Buddy Newman, an IT manager for the Metropolitan Area Planning Council (MAPC), a state agency of 70-80 people based in Boston, wanted to compare Office 365 with his company’s current Citrix virtualized environment.
Newman was unsure whether Office 365 would be cost effective, as previously, other cloud services Newman explored did not provide a cost benefit for MAPC.
But Newman is willing to explore Office 365 for his business, especially since the promotion is free for a year.
Other waiting end users were curious about accessing files across multiple devices.
The ability to synchronize files across multiple platforms was key for Greg Imbrie, a doctor at Tufts Medical Center, a hospital based in Boston. In addition, since Imbrie already is a Microsoft Office user, he wanted to see if the functionality of his iPad could be improved with the new Office for iPad apps.
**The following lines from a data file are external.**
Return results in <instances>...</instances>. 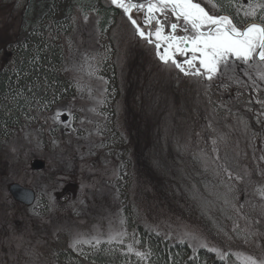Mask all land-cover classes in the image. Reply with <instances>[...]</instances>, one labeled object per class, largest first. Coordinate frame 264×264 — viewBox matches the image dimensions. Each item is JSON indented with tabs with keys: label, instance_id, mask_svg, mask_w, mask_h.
I'll return each mask as SVG.
<instances>
[{
	"label": "rangeland",
	"instance_id": "1",
	"mask_svg": "<svg viewBox=\"0 0 264 264\" xmlns=\"http://www.w3.org/2000/svg\"><path fill=\"white\" fill-rule=\"evenodd\" d=\"M111 6L120 11L115 13L114 24L106 32L107 50L100 53L99 48H86L84 41L88 38L83 35L84 29L99 30L101 17L97 13ZM74 7H81L85 18L75 15ZM134 14L144 22L145 13ZM52 20L57 23L55 32L71 34L73 46L65 58L76 81L68 82L58 98L46 104L51 111L46 127L33 124V113L29 111L16 135L11 126L9 133L0 137V264H63L37 248L46 238L57 237L62 231L70 234L72 246L77 241H96L81 243L76 247L79 250L93 251L122 243L128 236L116 242H112V236L123 231L131 234L135 225L132 216L143 227L189 241L197 250L223 249L212 241L200 222L177 217L166 206L159 222H155L137 204L148 186L141 182L138 187L135 179L137 149L142 147L135 119L143 113L145 91L130 92V79L137 81V88L150 83L154 86L181 79L182 71L164 63L157 46L139 35L126 10L114 0H0V65L15 51L32 52L35 42L52 30ZM76 21L82 26L77 35L72 34ZM260 70L236 62V67L215 80L199 76L193 80L210 86L218 82L221 89L227 83L260 89L264 87V80L256 82ZM162 91L158 98L166 95ZM22 94L27 101L31 99L27 91L22 90ZM69 109L76 116L72 124L65 122L71 120ZM61 110L65 111L63 120L57 119ZM170 112L168 129L173 124V110ZM236 138L224 126H211V132L206 131L202 137L200 151L206 160H214L211 167L219 169L223 184L221 189L211 191L217 210L223 214L224 204H233L239 213V225L248 228L249 221L243 218L245 204L239 201L244 197L247 180L244 161L248 166L262 165L264 152L262 156L252 153L248 149L257 151L255 145ZM190 149L185 146L183 150ZM165 152H169V146ZM39 160L47 164L37 167ZM17 182L35 188L38 202L28 204L19 199L13 189ZM259 196L264 207V194L260 192ZM97 237L104 240L99 247ZM237 259L238 264H245L238 256Z\"/></svg>",
	"mask_w": 264,
	"mask_h": 264
},
{
	"label": "trees",
	"instance_id": "2",
	"mask_svg": "<svg viewBox=\"0 0 264 264\" xmlns=\"http://www.w3.org/2000/svg\"><path fill=\"white\" fill-rule=\"evenodd\" d=\"M118 11L120 8L111 6L97 13L101 17L100 29L91 31L85 28L83 31L88 38L84 41L86 48H99L100 53L107 50L106 32L112 28L113 17ZM73 13L85 18L81 7H74ZM79 22L76 21L77 28L72 34L77 35L81 29ZM56 25V21L52 20V30L47 32L48 36L43 35L35 42L32 52L15 51L9 60L0 65V137L8 134L11 126L15 128L13 134L16 135L18 125L23 124L22 120L29 111L33 113V124L46 127L51 121V111L46 104L58 98L68 82L76 81L65 58L73 46L71 34L55 32L53 28ZM180 73L179 80L171 79L170 83L162 81L154 86L150 83L139 88L136 87L137 81L130 79V92L131 89L133 94L145 91L143 113L140 119H135L142 146L141 150L137 149L135 179L138 187H141V182L143 186L145 182L148 186H145L137 204L147 218L155 222L163 216L165 206L176 212L177 217L200 222L214 243L222 246L227 253L234 254L225 259L224 254L215 251L214 247L197 250L189 241L143 227L134 216V230L122 243L104 245L93 251L79 250L71 245L70 234L62 231L57 237H48L37 246L41 254L52 256L63 264H238L237 252L264 258V207L259 196L264 188V162L248 166V162L244 161L247 163V180L244 182V197L239 201L245 204L243 218L247 217L249 221L247 228L239 225V213L233 204H224L223 214L217 210L211 191L217 187L221 189L223 184L219 169L211 167L214 160H206L200 151L206 131L209 133L211 126L219 125L224 126L232 136L255 145L257 151L254 148L248 150L262 156L264 90L229 83L221 89L218 82L213 86L208 83L203 85L193 80L194 76ZM162 89L166 95L161 99L158 94ZM22 90L32 95L29 101ZM153 90L156 94L151 93ZM167 109H170L169 112L173 110V124L171 122L169 129ZM157 134L158 140L155 139ZM167 142L168 153L165 152ZM185 146L191 149L184 152ZM132 246L150 253L148 259L132 253Z\"/></svg>",
	"mask_w": 264,
	"mask_h": 264
},
{
	"label": "snow or ice",
	"instance_id": "3",
	"mask_svg": "<svg viewBox=\"0 0 264 264\" xmlns=\"http://www.w3.org/2000/svg\"><path fill=\"white\" fill-rule=\"evenodd\" d=\"M114 3L126 10L139 35L157 46L166 65L189 76L215 80L236 67V62H244L261 69L257 83L264 80V0L248 3L245 0H114ZM136 11L145 13L143 23L134 14ZM261 90L264 88L257 89ZM68 112L71 120L65 122L72 124L76 116L70 109ZM64 115L65 111L61 110L57 119L63 120ZM261 193L264 194V188ZM129 235L127 231L114 234L112 242ZM96 240H99L97 247L104 243L99 237ZM95 242L77 241L74 247ZM130 251L145 259L150 255L135 246ZM215 251L224 254L223 249ZM233 254H224L225 259ZM235 255L245 264H264V259L255 255Z\"/></svg>",
	"mask_w": 264,
	"mask_h": 264
},
{
	"label": "water",
	"instance_id": "4",
	"mask_svg": "<svg viewBox=\"0 0 264 264\" xmlns=\"http://www.w3.org/2000/svg\"><path fill=\"white\" fill-rule=\"evenodd\" d=\"M46 164L47 163L45 160H39L37 161L36 166L44 167ZM13 189L15 191L16 196L24 202H27L28 204L37 203L39 200L38 191L31 186H27L21 182H17L14 184Z\"/></svg>",
	"mask_w": 264,
	"mask_h": 264
},
{
	"label": "flooded vegetation",
	"instance_id": "5",
	"mask_svg": "<svg viewBox=\"0 0 264 264\" xmlns=\"http://www.w3.org/2000/svg\"><path fill=\"white\" fill-rule=\"evenodd\" d=\"M169 31H171V29H169Z\"/></svg>",
	"mask_w": 264,
	"mask_h": 264
}]
</instances>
Microsoft would not reveal how many stores in the U.S. were selected for the promotion. As of January 2014, Microsoft has 83 retail stores worldwide.
Even if Microsoft only offered the promotion to 30 stores, it would cost about $150,000. That’s small change for Microsoft to continue seeding a market to IT professionals and business end users in the hopes of snagging new Office 365 subscribers. And what better way to do it than through an iOS tablet? It’s the new Microsoft.